- Mansfield Township Location within the state of Minnesota Mansfield Township Mansfield Township (the United States)
- Coordinates: 43°32′45″N 93°34′55″W﻿ / ﻿43.54583°N 93.58194°W
- Country: United States
- State: Minnesota
- County: Freeborn

Area
- • Total: 36.1 sq mi (93.6 km^{2})
- • Land: 36.1 sq mi (93.6 km^{2})
- • Water: 0 sq mi (0.0 km^{2})
- Elevation: 1,257 ft (383 m)

Population (2000)
- • Total: 289
- • Density: 8.0/sq mi (3.1/km^{2})
- Time zone: UTC-6 (Central (CST))
- • Summer (DST): UTC-5 (CDT)
- FIPS code: 27-39950
- GNIS feature ID: 0664892

= Mansfield Township, Freeborn County, Minnesota =

Township in Minnesota, United States

Mansfield Township is a township in Freeborn County, Minnesota, United States. The population was 289 at the 2000 census.

==History==
Mansfield Township was organized in 1866, and named after Mansfield, Ohio, the native home of an early settler.

==Geography==
According to the United States Census Bureau, the township has a total area of 36.1 square miles (93.6 km^{2}), of which 36.1 square miles (93.6 km^{2}) is land and 0.04 square mile (0.1 km^{2}) (0.06%) is water.

==Demographics==
As of the census of 2000, there were 289 people, 114 households, and 90 families residing in the township. The population density was 8.0 PD/sqmi. There were 120 housing units at an average density of 3.3 /sqmi. The racial makeup of the township was 98.96% White, 0.35% Pacific Islander, and 0.69% from two or more races. Hispanic or Latino of any race were 1.38% of the population.

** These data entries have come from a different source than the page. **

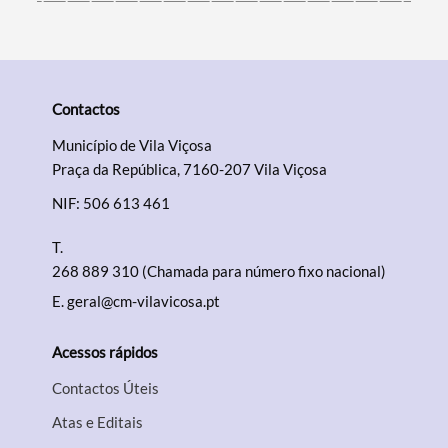
Contactos
Município de Vila Viçosa
Praça da República, 7160-207 Vila Viçosa
NIF: 506 613 461
T.
268 889 310 (Chamada para número fixo nacional)
E.
geral@cm-vilavicosa.pt
Acessos rápidos
Contactos Úteis
Atas e Editais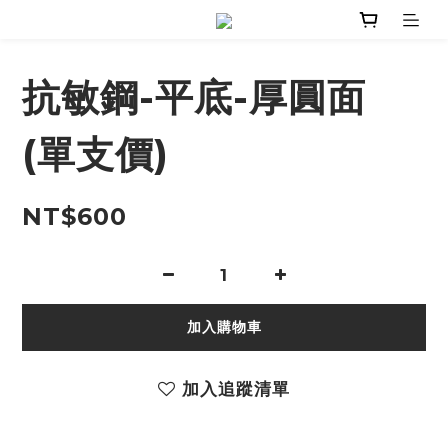
抗敏鋼-平底-厚圓面
(單支價)
NT$600
加入購物車
加入追蹤清單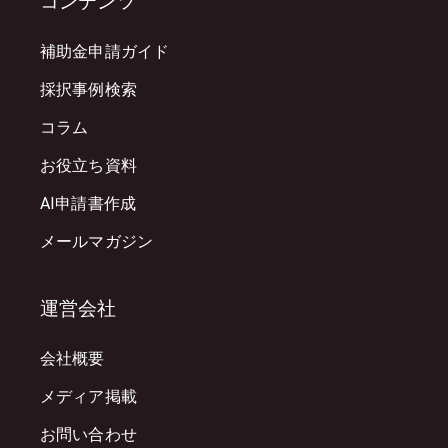
コンテンツ
補助金申請ガイド
採択事例検索
コラム
お役立ち資料
AI申請書作成
メールマガジン
運営会社
会社概要
メディア掲載
お問い合わせ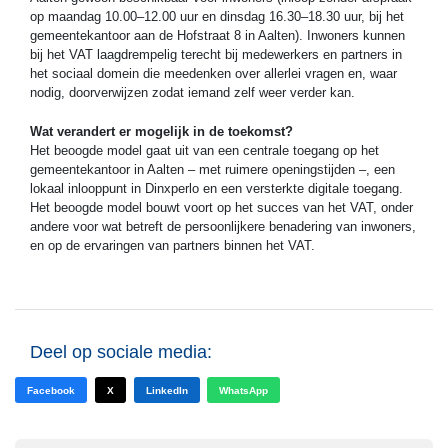
op maandag 10.00–12.00 uur en dinsdag 16.30–18.30 uur, bij het
gemeentekantoor aan de Hofstraat 8 in Aalten). Inwoners kunnen
bij het VAT laagdrempelig terecht bij medewerkers en partners in
het sociaal domein die meedenken over allerlei vragen en, waar
nodig, doorverwijzen zodat iemand zelf weer verder kan.
Wat verandert er mogelijk in de toekomst?
Het beoogde model gaat uit van een centrale toegang op het
gemeentekantoor in Aalten – met ruimere openingstijden –, een
lokaal inlooppunt in Dinxperlo en een versterkte digitale toegang.
Het beoogde model bouwt voort op het succes van het VAT, onder
andere voor wat betreft de persoonlijkere benadering van inwoners,
en op de ervaringen van partners binnen het VAT.
Deel op sociale media:
Facebook
X
LinkedIn
WhatsApp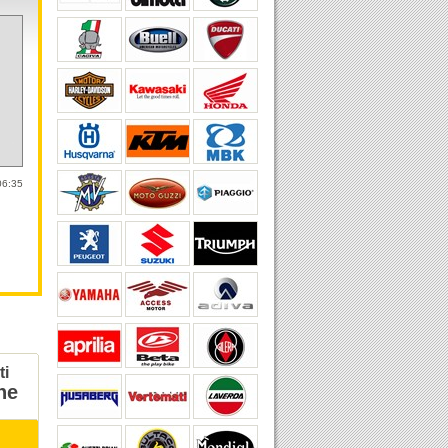
06:35
ti
ne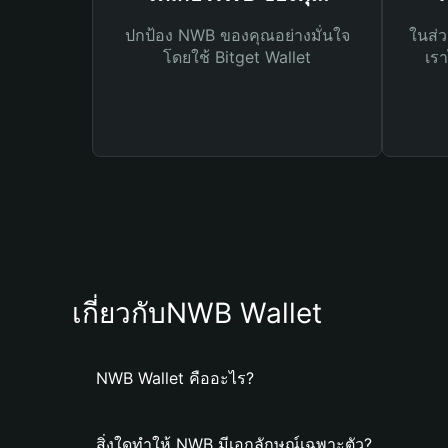
ปกป้อง NWB ของคุณอย่างมั่นใจ
ในส่ว
โดยใช้ Bitget Wallet
เรา
เกี่ยวกับNWB Wallet
NWB Wallet คืออะไร?
สิ่งใดทำให้ NWB มีเอกลักษณ์เฉพาะตัว?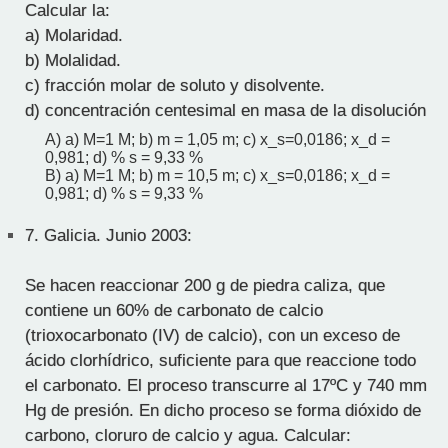
Calcular la:
a) Molaridad.
b) Molalidad.
c) fracción molar de soluto y disolvente.
d) concentración centesimal en masa de la disolución
A) a) M=1 M; b) m = 1,05 m; c) x_s=0,0186; x_d =
0,981; d) % s = 9,33 %
B) a) M=1 M; b) m = 10,5 m; c) x_s=0,0186; x_d =
0,981; d) % s = 9,33 %
7.
Galicia. Junio 2003:
Se hacen reaccionar 200 g de piedra caliza, que
contiene un 60% de carbonato de calcio
(trioxocarbonato (IV) de calcio), con un exceso de
ácido clorhídrico, suficiente para que reaccione todo
el carbonato. El proceso transcurre al 17ºC y 740 mm
Hg de presión. En dicho proceso se forma dióxido de
carbono, cloruro de calcio y agua. Calcular: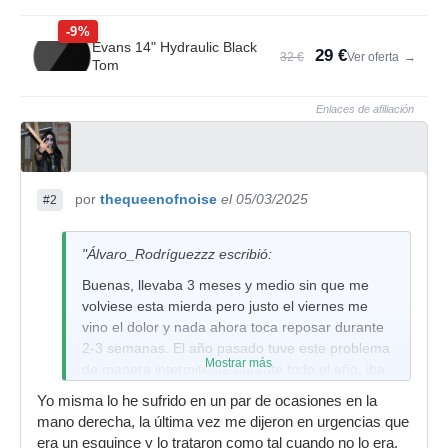
-9%
Evans 14" Hydraulic Black
29 €
32 €
Ver oferta
→
Tom
Enlaces de afiliación
por
thequeenofnoise
el 05/03/2025
#2
"Álvaro_Rodríguezzz escribió:
Buenas, llevaba 3 meses y medio sin que me
volviese esta mierda pero justo el viernes me
vino el dolor y nada ahora toca reposar durante
2-3 semanas. El año pasado tuve este problema
Mostrar más
de manera intermitente durante todo el año, iba
y venía, siempre en la mano izq, todo por no
Yo misma lo he sufrido en un par de ocasiones en la
reposar todo lo que necesitaba y atajar el
mano derecha, la última vez me dijeron en urgencias que
problema de una. Alguno que haya pasado por
era un esguince y lo trataron como tal cuando no lo era,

There were 114 households, out of which 27.2% had children under the age of 18 living with them, 71.9% were married couples living together, 6.1% had a female householder with no husband present, and 20.2% were non-families. 18.4% of all households were made up of individuals, and 8.8% had someone living alone who was 65 years of age or older. The average household size was 2.54 and the average family size was 2.79.

In the township the population was spread out, with 20.8% under the age of 18, 9.3% from 18 to 24, 24.6% from 25 to 44, 28.4% from 45 to 64, and 17.0% who were 65 years of age or older. The median age was 43 years. For every 100 females, there were 100.7 males. For every 100 females age 18 and over, there were 108.2 males.

The median income for a household in the township was $40,714, and the median income for a family was $46,875. Males had a median income of $30,833 versus $25,625 for females. The per capita income for the township was $16,960. About 4.6% of families and 7.0% of the population were below the poverty line, including 7.8% of those under the age of eighteen and 1.6% of those 65 or over.